Chapter P.2, Problem 40E

Solution

1)

The length of the sides of the triangle in given figure.

The length of the sides of the triangle in given figure are $4\sqrt{2}$ , $3\sqrt{2}$ , and $\sqrt{50}$ .

Given information:

Given figure is:

  

Formula used:

The distance between two points, $\left(x_1,y{1}_{}\right),\text{ and }\left(x_2,y{2}_{}\right)$ , is given by:

  $\sqrt{{\left(x_2-x_1\right)}^2+{\left(y{2}_{}-y{1}_{}\right)}^2}$

Calculation:

To calculate the length of the sides of the triangle in given figure use the formula for the distance between two points $\left(x_1,y{1}_{}\right),\text{ and }\left(x_2,y{2}_{}\right)$ that is

  $\sqrt{{\left(x_2-x_1\right)}^2+{\left(y{2}_{}-y{1}_{}\right)}^2}$

The length of the side with end points $\left(-4,4\right),\text{ and }\left(0,0\right)$ is calculated as:

  $\begin{array}{c}\sqrt{{\left(0-\left(-4\right)\right)}^2+{\left(0-4\right)}^2}=\sqrt{{\left(0+4\right)}^2+{\left(-4\right)}^2}\\ =\sqrt{4^2+4^2}\\ =\sqrt{16+16}\\ =\sqrt{32}\\ =4\sqrt{2}\end{array}$

Similarly, the length of the side with end points $\left(3,3\right),\text{ and }\left(0,0\right)$ is calculated as:

  $\begin{array}{c}\sqrt{{\left(0-3\right)}^2+{\left(0-3\right)}^2}=\sqrt{{\left(-3\right)}^2+{\left(-3\right)}^2}\\ =\sqrt{9+9}\\ =\sqrt{18}\\ =3\sqrt{2}\end{array}$

And, the length of the side with end points $\left(-4,4\right),\text{ and }\left(3,3\right)$ is calculated as:

  $\begin{array}{c}\sqrt{{\left(3-\left(-4\right)\right)}^2+{\left(3-4\right)}^2}=\sqrt{{\left(3+4\right)}^2+{\left(-1\right)}^2}\\ =\sqrt{7^2+1^2}\\ =\sqrt{49+1}\\ =\sqrt{50}\end{array}$

Thus, the length of the sides of the triangle in given figure are $4\sqrt{2}$ , $3\sqrt{2}$ , and $\sqrt{50}$ .

2)

To proof the triangle is right triangle.

Yes, the triangle is right triangle.

Given information:

Given figure is:

  

And the length of the sides of the triangle in given figure are $4\sqrt{2}$ , $3\sqrt{2}$ , and $\sqrt{50}$ .

Formula used:

A triangle is right triangle if sum square of length of two sides of the triangle is equals to the square of third side, i.e. if length of the length of sides of the triangles are a, b, and c then it is right triangle if

  $a^2=b^2+c^2$

Calculation:

To proof that the triangle is right triangle use the property that a triangle is right triangle if sum square of length of two sides of the triangle is equals to the square of third side.

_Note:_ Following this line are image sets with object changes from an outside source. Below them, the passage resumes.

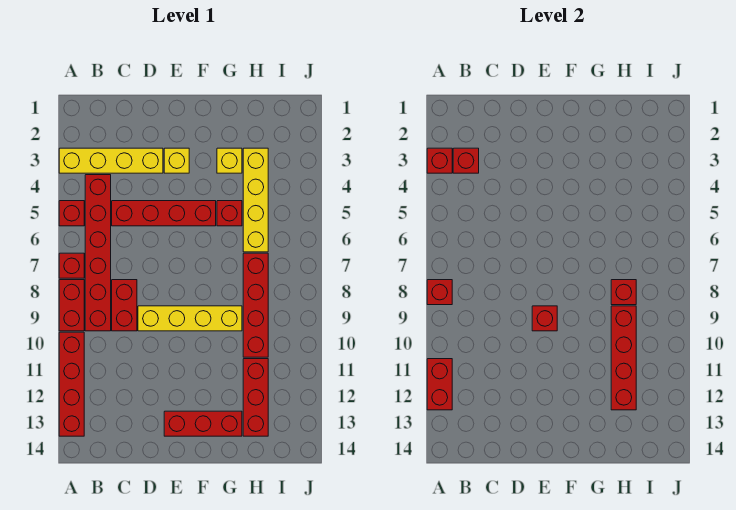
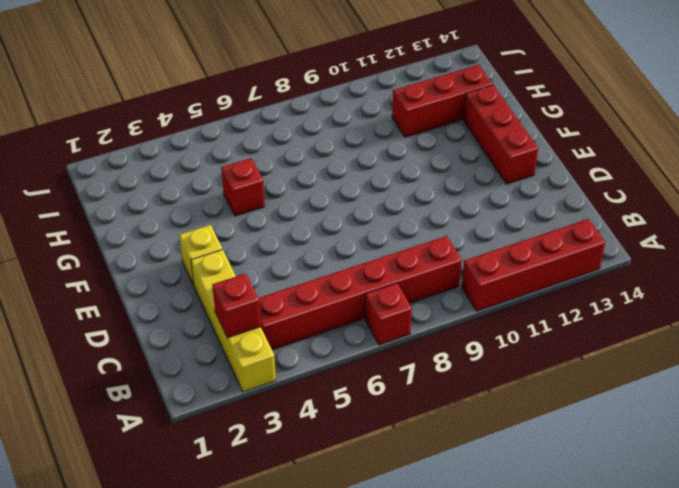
none -> red 1x1 brick [59,201,84,226]
none -> red 1x2 brick [59,280,84,331]
none -> red 1x4 brick [112,201,216,226]

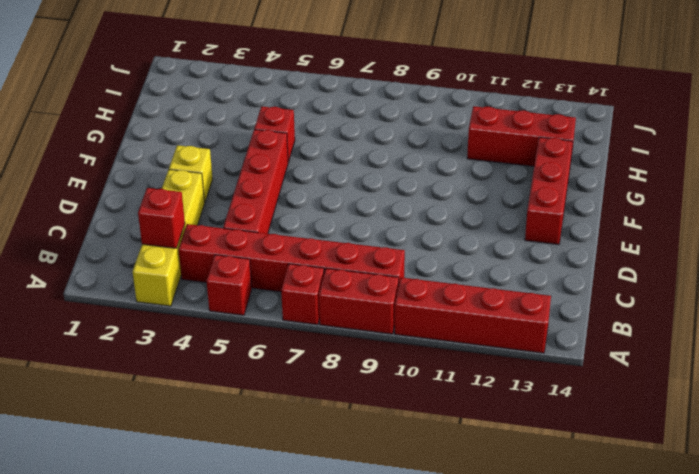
none -> red 1x2 brick [112,280,137,331]
none -> yellow 1x4 brick [138,306,242,331]
none -> yellow 1x1 brick [217,148,242,173]

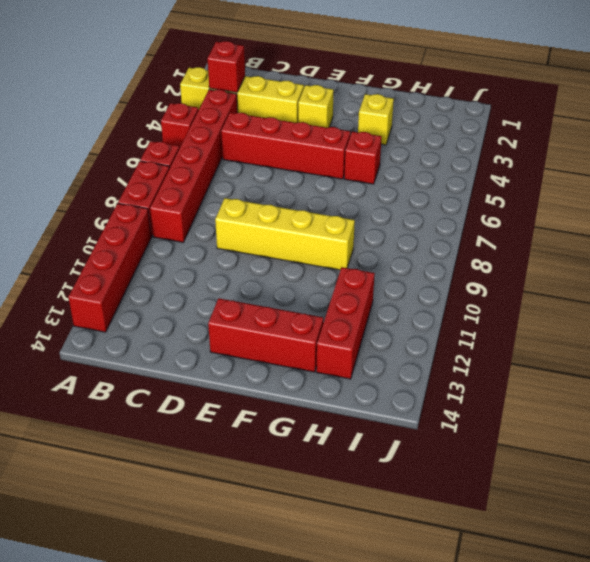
none -> red 1x2 brick [112,280,137,331]
none -> yellow 1x4 brick [243,148,268,252]
none -> red 1x4 brick [243,253,268,357]

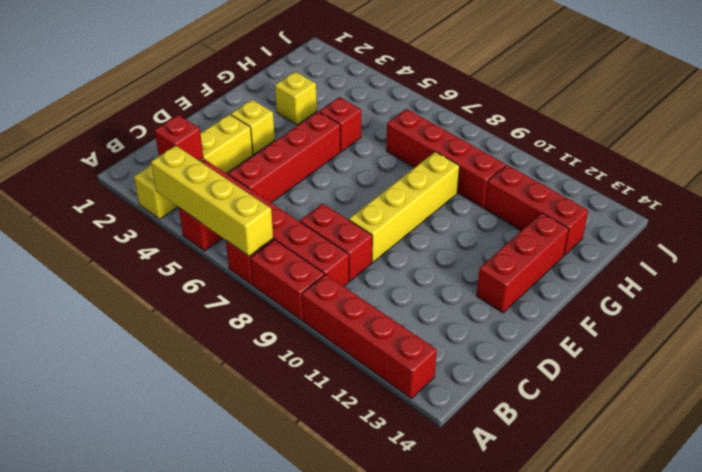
yellow 1x4 brick [151,146,273,256] -> yellow 1x4 brick moved to [243,148,268,252]
none -> red 1x1 brick [427,148,452,173]
none -> red 1x1 brick [427,280,452,305]
none -> red 1x2 brick [427,359,452,410]

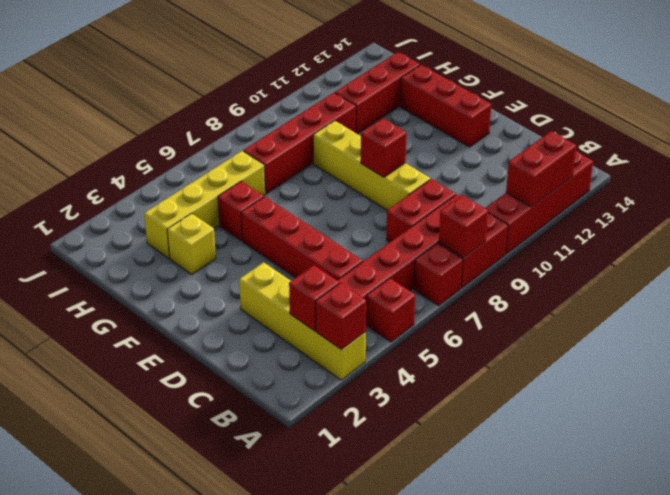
none -> yellow 1x1 brick [164,148,189,173]
none -> red 1x1 brick [611,280,636,305]
none -> red 1x4 brick [611,306,636,410]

Here, the length of the sides of the triangle in given figure are $4\sqrt{2}$ , $3\sqrt{2}$ , and $\sqrt{50}$ , now note that

  $\begin{array}{c}{\left(\sqrt{50}\right)}^2=50,\\ {\left(3\sqrt{2}\right)}^2=9\times 2\\ =18,\\ {\left(4\sqrt{2}\right)}^2=16\times 2\\ =32\end{array}$

And

  $18+32=50$

Thus,

  ${\left(3\sqrt{2}\right)}^2+{\left(4\sqrt{2}\right)}^2={\left(\sqrt{50}\right)}^2$

Thus, it satisfies the property sum square of length of two sides of the triangle is equals to the square of third side.

Thus, given triangle is right triangle.